EXERCISE INSTRUCTIONS =>
Please print every record below exactly as it appears.
* START PROVIDED DATA *
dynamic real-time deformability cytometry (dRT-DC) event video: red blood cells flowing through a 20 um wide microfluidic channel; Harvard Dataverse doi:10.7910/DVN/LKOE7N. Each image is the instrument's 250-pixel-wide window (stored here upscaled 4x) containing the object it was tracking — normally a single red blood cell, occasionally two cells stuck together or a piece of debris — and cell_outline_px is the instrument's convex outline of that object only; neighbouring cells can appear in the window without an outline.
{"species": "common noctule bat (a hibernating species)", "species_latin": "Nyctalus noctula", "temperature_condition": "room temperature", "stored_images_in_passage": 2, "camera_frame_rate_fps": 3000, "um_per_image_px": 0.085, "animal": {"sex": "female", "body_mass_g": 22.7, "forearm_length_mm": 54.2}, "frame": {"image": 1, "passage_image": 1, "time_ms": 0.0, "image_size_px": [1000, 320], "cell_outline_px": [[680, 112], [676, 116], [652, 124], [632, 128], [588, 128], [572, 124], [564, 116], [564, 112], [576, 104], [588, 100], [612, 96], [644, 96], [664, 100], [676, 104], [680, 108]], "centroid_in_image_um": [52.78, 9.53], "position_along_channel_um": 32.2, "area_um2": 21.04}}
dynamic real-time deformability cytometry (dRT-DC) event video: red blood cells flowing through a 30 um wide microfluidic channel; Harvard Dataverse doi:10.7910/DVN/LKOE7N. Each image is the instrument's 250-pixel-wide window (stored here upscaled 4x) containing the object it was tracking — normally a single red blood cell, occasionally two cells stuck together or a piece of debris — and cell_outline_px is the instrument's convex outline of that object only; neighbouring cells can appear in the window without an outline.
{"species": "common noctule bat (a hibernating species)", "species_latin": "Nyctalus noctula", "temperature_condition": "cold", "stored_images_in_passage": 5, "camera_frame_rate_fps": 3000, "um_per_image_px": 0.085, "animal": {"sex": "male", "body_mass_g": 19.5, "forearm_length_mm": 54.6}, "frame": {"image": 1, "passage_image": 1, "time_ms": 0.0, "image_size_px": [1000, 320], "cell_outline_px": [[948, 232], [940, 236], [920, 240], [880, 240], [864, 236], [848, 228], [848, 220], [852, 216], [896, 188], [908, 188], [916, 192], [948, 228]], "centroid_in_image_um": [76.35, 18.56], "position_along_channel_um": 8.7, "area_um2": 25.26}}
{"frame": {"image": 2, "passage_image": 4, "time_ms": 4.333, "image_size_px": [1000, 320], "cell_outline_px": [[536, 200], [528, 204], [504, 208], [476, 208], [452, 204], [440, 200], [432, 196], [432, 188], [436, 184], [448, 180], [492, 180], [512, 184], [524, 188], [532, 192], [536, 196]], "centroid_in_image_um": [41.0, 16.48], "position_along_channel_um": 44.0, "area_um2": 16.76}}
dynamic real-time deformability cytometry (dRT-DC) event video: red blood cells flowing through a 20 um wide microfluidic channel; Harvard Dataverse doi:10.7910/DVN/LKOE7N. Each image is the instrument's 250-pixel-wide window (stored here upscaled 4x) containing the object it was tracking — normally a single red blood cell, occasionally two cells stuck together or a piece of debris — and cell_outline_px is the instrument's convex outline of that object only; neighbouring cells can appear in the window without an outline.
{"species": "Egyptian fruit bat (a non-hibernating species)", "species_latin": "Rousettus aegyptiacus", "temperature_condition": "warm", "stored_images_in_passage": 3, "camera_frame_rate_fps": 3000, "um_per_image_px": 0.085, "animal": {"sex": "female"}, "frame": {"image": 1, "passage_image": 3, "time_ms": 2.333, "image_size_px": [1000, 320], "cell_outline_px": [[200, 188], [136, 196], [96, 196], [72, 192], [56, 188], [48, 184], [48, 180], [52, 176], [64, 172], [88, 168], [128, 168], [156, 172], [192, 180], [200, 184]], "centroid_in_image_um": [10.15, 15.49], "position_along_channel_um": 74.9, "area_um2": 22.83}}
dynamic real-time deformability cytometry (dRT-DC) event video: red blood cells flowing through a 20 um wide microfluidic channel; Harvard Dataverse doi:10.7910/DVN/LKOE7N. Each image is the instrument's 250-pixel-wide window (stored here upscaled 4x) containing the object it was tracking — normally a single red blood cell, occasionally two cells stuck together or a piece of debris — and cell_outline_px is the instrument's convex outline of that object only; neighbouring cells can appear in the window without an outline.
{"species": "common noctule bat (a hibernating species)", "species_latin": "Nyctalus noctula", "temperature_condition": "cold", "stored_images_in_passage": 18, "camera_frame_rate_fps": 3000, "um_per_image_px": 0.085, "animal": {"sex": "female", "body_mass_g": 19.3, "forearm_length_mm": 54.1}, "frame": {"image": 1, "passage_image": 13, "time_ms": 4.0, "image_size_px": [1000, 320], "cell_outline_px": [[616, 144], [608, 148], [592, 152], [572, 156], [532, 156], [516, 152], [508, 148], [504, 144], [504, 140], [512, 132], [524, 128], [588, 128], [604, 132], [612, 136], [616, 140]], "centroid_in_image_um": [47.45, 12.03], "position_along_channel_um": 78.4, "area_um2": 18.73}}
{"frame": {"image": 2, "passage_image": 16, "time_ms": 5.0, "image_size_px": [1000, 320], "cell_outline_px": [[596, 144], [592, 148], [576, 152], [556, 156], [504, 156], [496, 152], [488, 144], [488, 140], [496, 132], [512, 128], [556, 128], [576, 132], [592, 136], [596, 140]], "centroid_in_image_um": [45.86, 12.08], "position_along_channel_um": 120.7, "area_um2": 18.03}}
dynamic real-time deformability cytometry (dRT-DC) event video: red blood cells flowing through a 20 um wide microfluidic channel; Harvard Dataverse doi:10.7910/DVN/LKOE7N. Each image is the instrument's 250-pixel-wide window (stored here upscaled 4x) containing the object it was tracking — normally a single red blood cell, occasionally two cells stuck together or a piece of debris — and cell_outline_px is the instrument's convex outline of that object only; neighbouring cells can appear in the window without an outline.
* END PROVIDED DATA *
EXPECTED ANSWER =>
dynamic real-time deformability cytometry (dRT-DC) event video: red blood cells flowing through a 20 um wide microfluidic channel; Harvard Dataverse doi:10.7910/DVN/LKOE7N. Each image is the instrument's 250-pixel-wide window (stored here upscaled 4x) containing the object it was tracking — normally a single red blood cell, occasionally two cells stuck together or a piece of debris — and cell_outline_px is the instrument's convex outline of that object only; neighbouring cells can appear in the window without an outline.
{"species": "common noctule bat (a hibernating species)", "species_latin": "Nyctalus noctula", "temperature_condition": "room temperature", "stored_images_in_passage": 2, "camera_frame_rate_fps": 3000, "um_per_image_px": 0.085, "animal": {"sex": "female", "body_mass_g": 22.7, "forearm_length_mm": 54.2}, "frame": {"image": 1, "passage_image": 1, "time_ms": 0.0, "image_size_px": [1000, 320], "cell_outline_px": [[680, 112], [676, 116], [652, 124], [632, 128], [588, 128], [572, 124], [564, 116], [564, 112], [576, 104], [588, 100], [612, 96], [644, 96], [664, 100], [676, 104], [680, 108]], "centroid_in_image_um": [52.78, 9.53], "position_along_channel_um": 32.2, "area_um2": 21.04}}
dynamic real-time deformability cytometry (dRT-DC) event video: red blood cells flowing through a 30 um wide microfluidic channel; Harvard Dataverse doi:10.7910/DVN/LKOE7N. Each image is the instrument's 250-pixel-wide window (stored here upscaled 4x) containing the object it was tracking — normally a single red blood cell, occasionally two cells stuck together or a piece of debris — and cell_outline_px is the instrument's convex outline of that object only; neighbouring cells can appear in the window without an outline.
{"species": "common noctule bat (a hibernating species)", "species_latin": "Nyctalus noctula", "temperature_condition": "cold", "stored_images_in_passage": 5, "camera_frame_rate_fps": 3000, "um_per_image_px": 0.085, "animal": {"sex": "male", "body_mass_g": 19.5, "forearm_length_mm": 54.6}, "frame": {"image": 1, "passage_image": 1, "time_ms": 0.0, "image_size_px": [1000, 320], "cell_outline_px": [[948, 232], [940, 236], [920, 240], [880, 240], [864, 236], [848, 228], [848, 220], [852, 216], [896, 188], [908, 188], [916, 192], [948, 228]], "centroid_in_image_um": [76.35, 18.56], "position_along_channel_um": 8.7, "area_um2": 25.26}}
{"frame": {"image": 2, "passage_image": 4, "time_ms": 4.333, "image_size_px": [1000, 320], "cell_outline_px": [[536, 200], [528, 204], [504, 208], [476, 208], [452, 204], [440, 200], [432, 196], [432, 188], [436, 184], [448, 180], [492, 180], [512, 184], [524, 188], [532, 192], [536, 196]], "centroid_in_image_um": [41.0, 16.48], "position_along_channel_um": 44.0, "area_um2": 16.76}}
dynamic real-time deformability cytometry (dRT-DC) event video: red blood cells flowing through a 20 um wide microfluidic channel; Harvard Dataverse doi:10.7910/DVN/LKOE7N. Each image is the instrument's 250-pixel-wide window (stored here upscaled 4x) containing the object it was tracking — normally a single red blood cell, occasionally two cells stuck together or a piece of debris — and cell_outline_px is the instrument's convex outline of that object only; neighbouring cells can appear in the window without an outline.
{"species": "Egyptian fruit bat (a non-hibernating species)", "species_latin": "Rousettus aegyptiacus", "temperature_condition": "warm", "stored_images_in_passage": 3, "camera_frame_rate_fps": 3000, "um_per_image_px": 0.085, "animal": {"sex": "female"}, "frame": {"image": 1, "passage_image": 3, "time_ms": 2.333, "image_size_px": [1000, 320], "cell_outline_px": [[200, 188], [136, 196], [96, 196], [72, 192], [56, 188], [48, 184], [48, 180], [52, 176], [64, 172], [88, 168], [128, 168], [156, 172], [192, 180], [200, 184]], "centroid_in_image_um": [10.15, 15.49], "position_along_channel_um": 74.9, "area_um2": 22.83}}
dynamic real-time deformability cytometry (dRT-DC) event video: red blood cells flowing through a 20 um wide microfluidic channel; Harvard Dataverse doi:10.7910/DVN/LKOE7N. Each image is the instrument's 250-pixel-wide window (stored here upscaled 4x) containing the object it was tracking — normally a single red blood cell, occasionally two cells stuck together or a piece of debris — and cell_outline_px is the instrument's convex outline of that object only; neighbouring cells can appear in the window without an outline.
{"species": "common noctule bat (a hibernating species)", "species_latin": "Nyctalus noctula", "temperature_condition": "cold", "stored_images_in_passage": 18, "camera_frame_rate_fps": 3000, "um_per_image_px": 0.085, "animal": {"sex": "female", "body_mass_g": 19.3, "forearm_length_mm": 54.1}, "frame": {"image": 1, "passage_image": 13, "time_ms": 4.0, "image_size_px": [1000, 320], "cell_outline_px": [[616, 144], [608, 148], [592, 152], [572, 156], [532, 156], [516, 152], [508, 148], [504, 144], [504, 140], [512, 132], [524, 128], [588, 128], [604, 132], [612, 136], [616, 140]], "centroid_in_image_um": [47.45, 12.03], "position_along_channel_um": 78.4, "area_um2": 18.73}}
{"frame": {"image": 2, "passage_image": 16, "time_ms": 5.0, "image_size_px": [1000, 320], "cell_outline_px": [[596, 144], [592, 148], [576, 152], [556, 156], [504, 156], [496, 152], [488, 144], [488, 140], [496, 132], [512, 128], [556, 128], [576, 132], [592, 136], [596, 140]], "centroid_in_image_um": [45.86, 12.08], "position_along_channel_um": 120.7, "area_um2": 18.03}}
dynamic real-time deformability cytometry (dRT-DC) event video: red blood cells flowing through a 20 um wide microfluidic channel; Harvard Dataverse doi:10.7910/DVN/LKOE7N. Each image is the instrument's 250-pixel-wide window (stored here upscaled 4x) containing the object it was tracking — normally a single red blood cell, occasionally two cells stuck together or a piece of debris — and cell_outline_px is the instrument's convex outline of that object only; neighbouring cells can appear in the window without an outline.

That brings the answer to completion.